As blogged previously, weight loss supplements do not have evidence to support that they actually work to lose weight, and some have concerning side effects associated with them.  One thing we as doctors check on when prescribing medications is whether there could be any interactions with other medications, but these databases do not include most supplements.

So today’s question is: Can weight loss supplements interaction with prescription meds?

A recent review addresses this question.  They looked at data on some of the most commonly used ‘weight loss’ supplements, including:

  • Beta glucans (fiber supplement)
  • bitter orange (a stimulant)
  • capsaicin (derived from chili peppers)
  • carnitine
  • chitosan (found in the exoskeleton of crustaceans and insects)
  • chromium
  • conjugated linoleic acid (a fatty acid)
  • fucoxanthin (a marine carotenoid)
  • Garcinia cambogia
  • glucomannan (a fiber from the Konjac root)
  • guar gum (derived from a plant)
  • Hoodia gordonii
  • Irvingia gabonensis (fiber from a seed)
  • raspberry ketone


For almost every one of these agents, there is a list of potential drug interactions with prescription medications, including:

  • decreased levels/efficacy of the prescription medication
  • increased levels/efficacy of the prescription medication (eg, too much effect of blood thinners, too much blood sugar lowering effect of diabetes medication)
  • increased risk of medication-induced side effects


The reasons for the drug interactions range from an effect of the supplement to interfere with absorption of prescription medications, to the supplement inhibiting or overstimulating the liver enzymes that metabolize medications, to antagonizing the action of the medication.

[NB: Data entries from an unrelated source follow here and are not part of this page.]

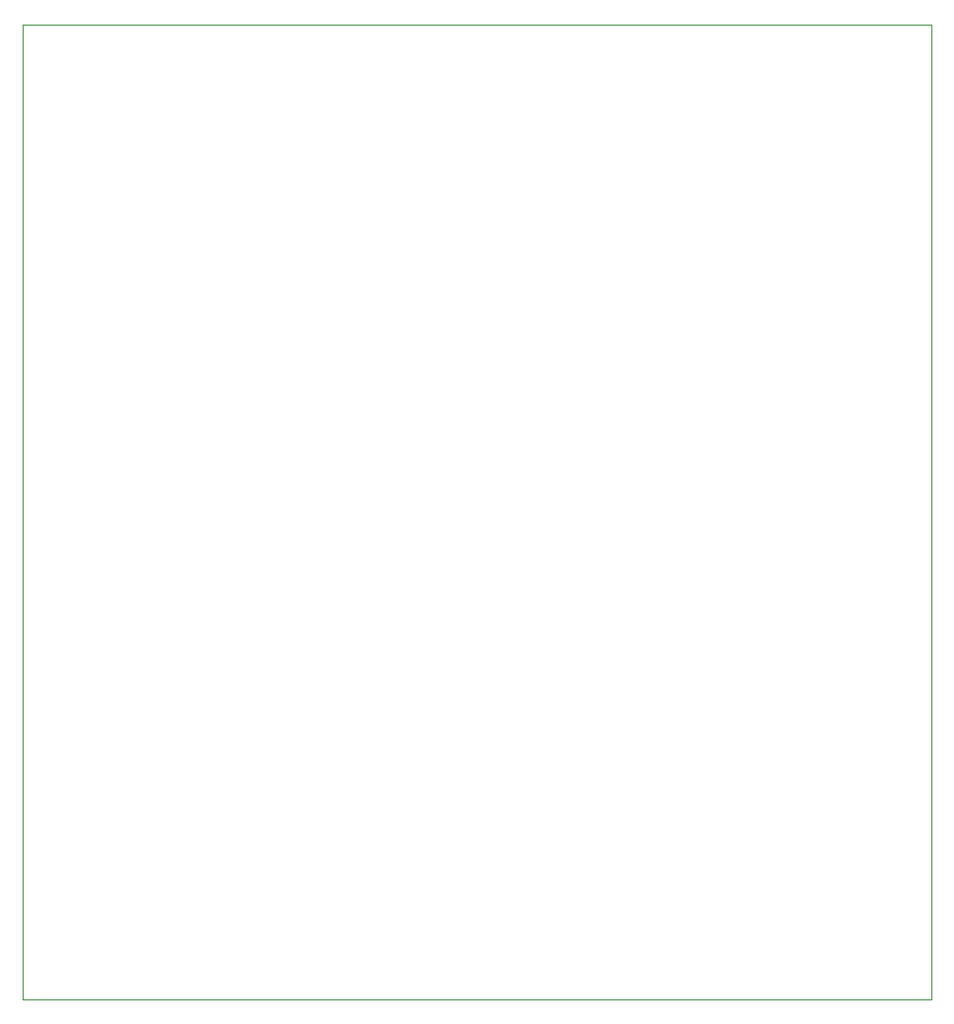
<source format=gbr>
%TF.GenerationSoftware,KiCad,Pcbnew,5.1.10-88a1d61d58~90~ubuntu20.04.1*%
%TF.CreationDate,2022-03-27T14:13:16+02:00*%
%TF.ProjectId,AlarmClock,416c6172-6d43-46c6-9f63-6b2e6b696361,rev?*%
%TF.SameCoordinates,PX8eeaea0PY6a95280*%
%TF.FileFunction,Profile,NP*%
%FSLAX46Y46*%
G04 Gerber Fmt 4.6, Leading zero omitted, Abs format (unit mm)*
G04 Created by KiCad (PCBNEW 5.1.10-88a1d61d58~90~ubuntu20.04.1) date 2022-03-27 14:13:16*
%MOMM*%
%LPD*%
G01*
G04 APERTURE LIST*
%TA.AperFunction,Profile*%
%ADD10C,0.050000*%
%TD*%
G04 APERTURE END LIST*
D10*
X-37465000Y43180000D02*
X-37465000Y-40640000D01*
X40640000Y43180000D02*
X-37465000Y43180000D01*
X40640000Y-40640000D02*
X40640000Y43180000D01*
X-37465000Y-40640000D02*
X40640000Y-40640000D01*
M02*

</source>
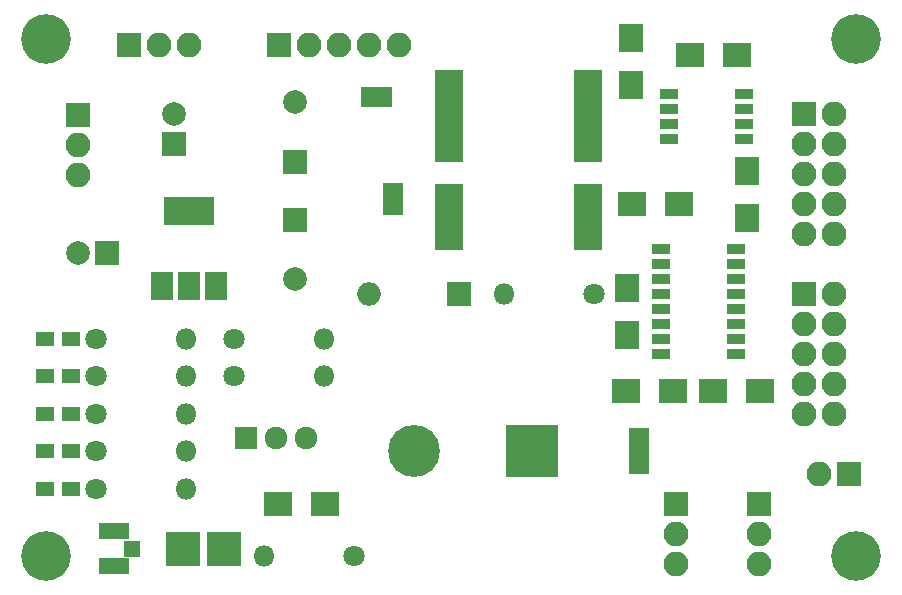
<source format=gbr>
G04 #@! TF.FileFunction,Soldermask,Top*
%FSLAX46Y46*%
G04 Gerber Fmt 4.6, Leading zero omitted, Abs format (unit mm)*
G04 Created by KiCad (PCBNEW 4.0.4-stable) date 12/11/17 12:25:10*
%MOMM*%
%LPD*%
G01*
G04 APERTURE LIST*
%ADD10C,0.100000*%
%ADD11R,1.543000X0.908000*%
%ADD12R,2.100000X2.100000*%
%ADD13O,2.100000X2.100000*%
%ADD14C,4.200000*%
%ADD15R,2.000000X2.000000*%
%ADD16C,2.000000*%
%ADD17R,4.400000X4.400000*%
%ADD18C,4.400000*%
%ADD19O,2.000000X2.000000*%
%ADD20R,1.400000X1.400000*%
%ADD21R,2.600000X1.400000*%
%ADD22R,2.900000X2.900000*%
%ADD23C,1.920000*%
%ADD24R,1.920000X1.920000*%
%ADD25C,1.800000*%
%ADD26O,1.800000X1.800000*%
%ADD27R,4.200000X2.400000*%
%ADD28R,1.900000X2.400000*%
%ADD29R,2.400000X1.200000*%
%ADD30R,1.670000X1.370000*%
%ADD31R,1.370000X1.670000*%
%ADD32R,2.400000X2.000000*%
%ADD33R,2.000000X2.400000*%
%ADD34R,1.600000X1.300000*%
G04 APERTURE END LIST*
D10*
D11*
X106680000Y-78105000D03*
X106680000Y-80645000D03*
X106680000Y-81915000D03*
X106680000Y-83185000D03*
X106680000Y-84455000D03*
X106680000Y-85725000D03*
X106680000Y-86995000D03*
X100330000Y-86995000D03*
X100330000Y-85725000D03*
X100330000Y-84455000D03*
X100330000Y-83185000D03*
X100330000Y-81915000D03*
X100330000Y-80645000D03*
X100330000Y-79375000D03*
X100330000Y-78105000D03*
X106680000Y-79375000D03*
D12*
X112395000Y-66675000D03*
D13*
X114935000Y-66675000D03*
X112395000Y-69215000D03*
X114935000Y-69215000D03*
X112395000Y-71755000D03*
X114935000Y-71755000D03*
X112395000Y-74295000D03*
X114935000Y-74295000D03*
X112395000Y-76835000D03*
X114935000Y-76835000D03*
D14*
X116840000Y-104140000D03*
X116840000Y-60325000D03*
X48260000Y-60325000D03*
D15*
X53427000Y-78486000D03*
D16*
X50927000Y-78486000D03*
D15*
X59055000Y-69215000D03*
D16*
X59055000Y-66715000D03*
D17*
X89375000Y-95250000D03*
D18*
X79375000Y-95250000D03*
D15*
X83185000Y-81915000D03*
D19*
X75565000Y-81915000D03*
D11*
X107315000Y-65024000D03*
X107315000Y-66294000D03*
X107315000Y-67564000D03*
X107315000Y-68834000D03*
X100965000Y-68834000D03*
X100965000Y-67564000D03*
X100965000Y-66294000D03*
X100965000Y-65024000D03*
D20*
X55475000Y-103505000D03*
D21*
X53975000Y-105005000D03*
X53975000Y-102005000D03*
D12*
X50960814Y-66797522D03*
D13*
X50960814Y-69337522D03*
X50960814Y-71877522D03*
D12*
X101600000Y-99695000D03*
D13*
X101600000Y-102235000D03*
X101600000Y-104775000D03*
D12*
X108585000Y-99695000D03*
D13*
X108585000Y-102235000D03*
X108585000Y-104775000D03*
D22*
X59845000Y-103505000D03*
X63345000Y-103505000D03*
D12*
X67945000Y-60833000D03*
D13*
X70485000Y-60833000D03*
X73025000Y-60833000D03*
X75565000Y-60833000D03*
X78105000Y-60833000D03*
D12*
X112395000Y-81915000D03*
D13*
X114935000Y-81915000D03*
X112395000Y-84455000D03*
X114935000Y-84455000D03*
X112395000Y-86995000D03*
X114935000Y-86995000D03*
X112395000Y-89535000D03*
X114935000Y-89535000D03*
X112395000Y-92075000D03*
X114935000Y-92075000D03*
D23*
X67691000Y-94107000D03*
X70231000Y-94107000D03*
D24*
X65151000Y-94107000D03*
D25*
X64135000Y-88900000D03*
D26*
X71755000Y-88900000D03*
D25*
X74295000Y-104140000D03*
D26*
X66675000Y-104140000D03*
D25*
X64135000Y-85725000D03*
D26*
X71755000Y-85725000D03*
D25*
X94615000Y-81915000D03*
D26*
X86995000Y-81915000D03*
D25*
X52451000Y-85725000D03*
D26*
X60071000Y-85725000D03*
D25*
X52451000Y-92075000D03*
D26*
X60071000Y-92075000D03*
D25*
X52451000Y-88900000D03*
D26*
X60071000Y-88900000D03*
D25*
X52451000Y-95250000D03*
D26*
X60071000Y-95250000D03*
D25*
X52451000Y-98425000D03*
D26*
X60071000Y-98425000D03*
D27*
X60339000Y-74955000D03*
D28*
X60339000Y-81255000D03*
X62639000Y-81255000D03*
X58039000Y-81255000D03*
D29*
X82361000Y-63597000D03*
X82361000Y-64697000D03*
X82361000Y-65797000D03*
X82361000Y-66897000D03*
X82361000Y-67997000D03*
X82361000Y-69097000D03*
X82361000Y-70197000D03*
X82361000Y-73197000D03*
X82361000Y-74297000D03*
X82361000Y-75397000D03*
X82361000Y-76497000D03*
X82361000Y-77597000D03*
X94161000Y-77597000D03*
X94161000Y-76497000D03*
X94161000Y-75397000D03*
X94161000Y-74297000D03*
X94161000Y-73197000D03*
X94161000Y-70197000D03*
X94161000Y-69097000D03*
X94161000Y-67997000D03*
X94161000Y-66897000D03*
X94161000Y-65797000D03*
X94161000Y-64697000D03*
X94161000Y-63597000D03*
D12*
X55245000Y-60833000D03*
D13*
X57785000Y-60833000D03*
X60325000Y-60833000D03*
D14*
X48260000Y-104140000D03*
D12*
X116205000Y-97155000D03*
D13*
X113665000Y-97155000D03*
D30*
X98425000Y-93980000D03*
X98425000Y-95250000D03*
X98425000Y-96520000D03*
X77597000Y-74554000D03*
X77597000Y-73274000D03*
D31*
X75560000Y-65278000D03*
X76840000Y-65278000D03*
D32*
X71850000Y-99695000D03*
X67850000Y-99695000D03*
D15*
X69342000Y-70739000D03*
D16*
X69342000Y-65739000D03*
D15*
X69342000Y-75692000D03*
D16*
X69342000Y-80692000D03*
D33*
X97790000Y-64262000D03*
X97790000Y-60262000D03*
D32*
X97822000Y-74295000D03*
X101822000Y-74295000D03*
X97314000Y-90170000D03*
X101314000Y-90170000D03*
D33*
X107569000Y-75533000D03*
X107569000Y-71533000D03*
D32*
X106775000Y-61722000D03*
X102775000Y-61722000D03*
D33*
X97409000Y-81439000D03*
X97409000Y-85439000D03*
D32*
X108680000Y-90170000D03*
X104680000Y-90170000D03*
D34*
X48176000Y-85725000D03*
X50376000Y-85725000D03*
X48176000Y-92075000D03*
X50376000Y-92075000D03*
X48176000Y-88900000D03*
X50376000Y-88900000D03*
X48176000Y-95250000D03*
X50376000Y-95250000D03*
X50376000Y-98425000D03*
X48176000Y-98425000D03*
M02*

</source>
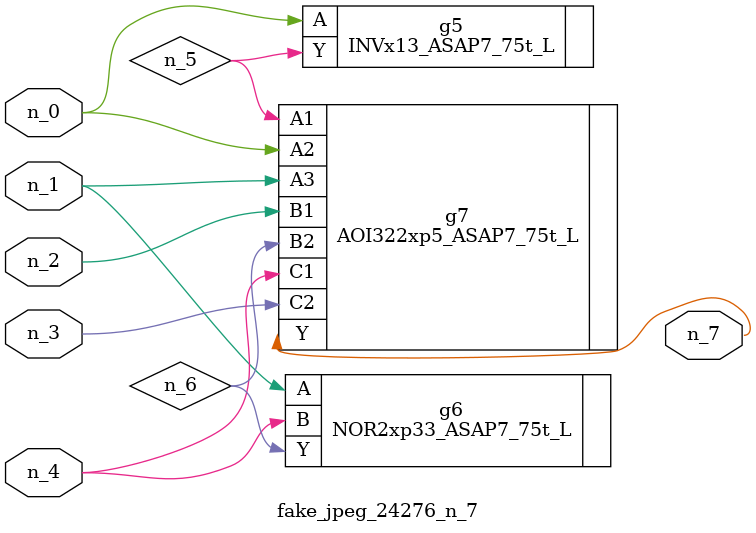
<source format=v>
module fake_jpeg_24276_n_7 (n_3, n_2, n_1, n_0, n_4, n_7);

input n_3;
input n_2;
input n_1;
input n_0;
input n_4;

output n_7;

wire n_6;
wire n_5;

INVx13_ASAP7_75t_L g5 ( 
.A(n_0),
.Y(n_5)
);

NOR2xp33_ASAP7_75t_L g6 ( 
.A(n_1),
.B(n_4),
.Y(n_6)
);

AOI322xp5_ASAP7_75t_L g7 ( 
.A1(n_5),
.A2(n_0),
.A3(n_1),
.B1(n_2),
.B2(n_6),
.C1(n_4),
.C2(n_3),
.Y(n_7)
);


endmodule
</source>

Reciprocally, some medications can affect metabolism of some supplements as well, potentially increasing the risk of side effects of the supplement.


The list of medications that can be affected by supplements is long, including (but not limited to):

  • diabetes medications
  • blood pressure medications
  • anti inflammatories (including aspirin, ibuprofen)
  • thyroid hormone
  • antidepressants
  • blood thinners


It is important to tell your health care provider what supplements you are taking, so that any known concerns can be identified.   However,  because most supplements have very little data available, we most often cannot say whether a supplement is safe.


As the authors note:

“Many bioactive constituents (of supplements) remain unknown, uncharacterized, or not adequately tested…, possibly shifting their risk-benefits balance against their use.”